In Memoriam: Hargus “Pig” Robbins

HARGUS “PIG” ROBBINS, LEGENDARY PIANIST AND COUNTRY MUSIC HALL OF FAME MEMBER, PASSES AWAY AT 84 

Hargus “Pig” Robbins Photo Credit: John Russell / CMA

Hargus “Pig” Robbins, renowned pianist and Country Music Hall of Fame member passed away January 30, 2022. He was 84. Garnering two CMA Awards throughout his career, CMA’s Instrumentalist of the Year in 1976 and 2000, Robbins was inducted into the Country Music Hall of Fame in 2012.  

Born Hargus Melvin Robbins in Rhea County, TN, on January 18, 1938, a knife accident at age three robbed Robbins of his sight. He went on to study classical piano at the Tennessee School for the Blind, beginning at age 7. At the same time, however, he began to develop his own style by listening to pop and jazz pianists including Owen Bradley, Ray Charles, Floyd Cramer, Poppa John Gordy and Marvin Hughes on the radio and on records. “I got [the nickname] ‘Pig’ at school,” Robbins explained. “I had a supervisor who called me that because I used to sneak in through a fire escape and play when I wasn’t supposed to, and I’d get dirty as a pig.” 

Robbins eventually played in Nashville clubs, and he gained entrée into studio recording in 1959 with his lively playing on George Jones’s No. 1 hit “White Lightning.” From that point, Robbins’s session calls increased, especially after studio pianist Cramer began spending much of his time as a successful touring artist. Robbins fit naturally into Nashville’s A-Team, an elite group of top studio players who long dominated the city’s recording scene. 

Over the next several decades, Robbins often worked hundreds of sessions each year, lending his distinctive touch and impeccable musical taste to hits by Patsy Cline, Loretta Lynn, Connie Smith, the Statler Brothers, and dozens of other Country stars. The pianist’s intros to Crystal Gayle’s “Don’t It Make My Brown Eyes Blue” (1977) and Charlie Rich’s “Behind Closed Doors” (1974) are only two examples of his many memorable stylings. “Pig has come up with more identifiable licks than anyone,” studio guitarist and Hall of Fame member Harold Bradley emphasized. “And he’s also the best rhythm piano player in town.” 

“He’s part of the reason I’m here,” said Smith, also elected to the Hall of Fame in 2012. “He just has a feel for what’s needed, and he never misses.” As session keyboardist Ron Oates observed, “Pig can go straight to the heart of a song and grab something that was waiting only for him to add to the arrangement. Whatever he plays is so ‘natural,’ so ‘right’—but no one else would have ever thought of it.” Jerry Kennedy put it this way: “Pig made me feel that I had the very best out there in the studio. Having Pig tying a bow around a session was always a great feeling.” 

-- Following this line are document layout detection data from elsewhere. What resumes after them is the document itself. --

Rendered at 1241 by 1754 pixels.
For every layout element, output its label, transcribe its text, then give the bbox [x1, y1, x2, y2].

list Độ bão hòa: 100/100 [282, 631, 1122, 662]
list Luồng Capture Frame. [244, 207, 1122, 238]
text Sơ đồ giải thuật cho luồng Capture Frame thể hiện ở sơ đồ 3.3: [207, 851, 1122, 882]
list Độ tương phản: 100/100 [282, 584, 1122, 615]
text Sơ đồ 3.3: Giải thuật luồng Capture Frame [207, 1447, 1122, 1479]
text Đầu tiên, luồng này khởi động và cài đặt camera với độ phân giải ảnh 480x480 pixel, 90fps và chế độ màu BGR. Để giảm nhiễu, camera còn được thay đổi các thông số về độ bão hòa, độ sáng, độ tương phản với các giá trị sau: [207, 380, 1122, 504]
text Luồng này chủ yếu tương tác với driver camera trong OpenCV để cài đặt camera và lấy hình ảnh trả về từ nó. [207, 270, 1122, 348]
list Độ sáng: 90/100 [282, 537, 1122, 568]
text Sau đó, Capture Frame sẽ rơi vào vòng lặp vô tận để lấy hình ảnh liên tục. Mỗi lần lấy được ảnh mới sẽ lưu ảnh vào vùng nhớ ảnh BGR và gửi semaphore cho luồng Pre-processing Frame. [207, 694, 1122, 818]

“He’s just a super talent,” guitarist Ray Edenton stressed. “He has the greatest memory of any musician I know. He couldn’t write chords down, of course, but on most sessions he only needed to hear a song once, and he’d have it. On show tunes that might have three key changes, four tempo changes, and lots of chord changes, some of us would have to stop and ask him, ‘What goes here?’ And he’d tell us.” 

Edenton also recalled Robbins’s patience and sense of humor: “He was such a good guy that he didn’t get mad at anything we pulled on him, like turning his ash tray around so he’d reach for his cigarette and think it was missing. He’d just light another one. But he got us back, too. One time a bunch of us were in a studio hallway when the lights suddenly went out. We started hollering, and Pig said, ‘All right. Let’s see you find your way out of here now!’ Finally, he led us to the door, because he knew exactly where he was—just how many steps he had to take to the stairway, and how many stairs there were.” 

Robbins’s contributions to Bob Dylan’s album Blonde on Blonde (1966) made him popular with folk, rock, and pop singers including British pop vocalist Cliff Richard and the versatile Leon Russell, among many others. Though his once-hectic recording schedule slowed later on in life, Robbins remained an influential and active session musician, working with artists such as Alan Jackson, Miranda Lambert, Sturgill Simpson, and Marty Stuart, until shortly before his death in early 2022. 

While supporting others in the studio, Robbins recorded as a featured instrumental artist, making albums for the Chart and Time labels in the 1960s. During the late 1970s, Elektra Records released three of his albums: the Grammy-winning Country Instrumentalist of the Year (1977), A Pig in a Poke (1978), and Unbreakable Hearts (1979). Multi-instrumentalist Charlie McCoy, who was elected to the Country Music Hall of Fame in 2009, agreed wholeheartedly: “He’s the best session player I’ve ever worked with. When he’s on a session, everybody else plays better.”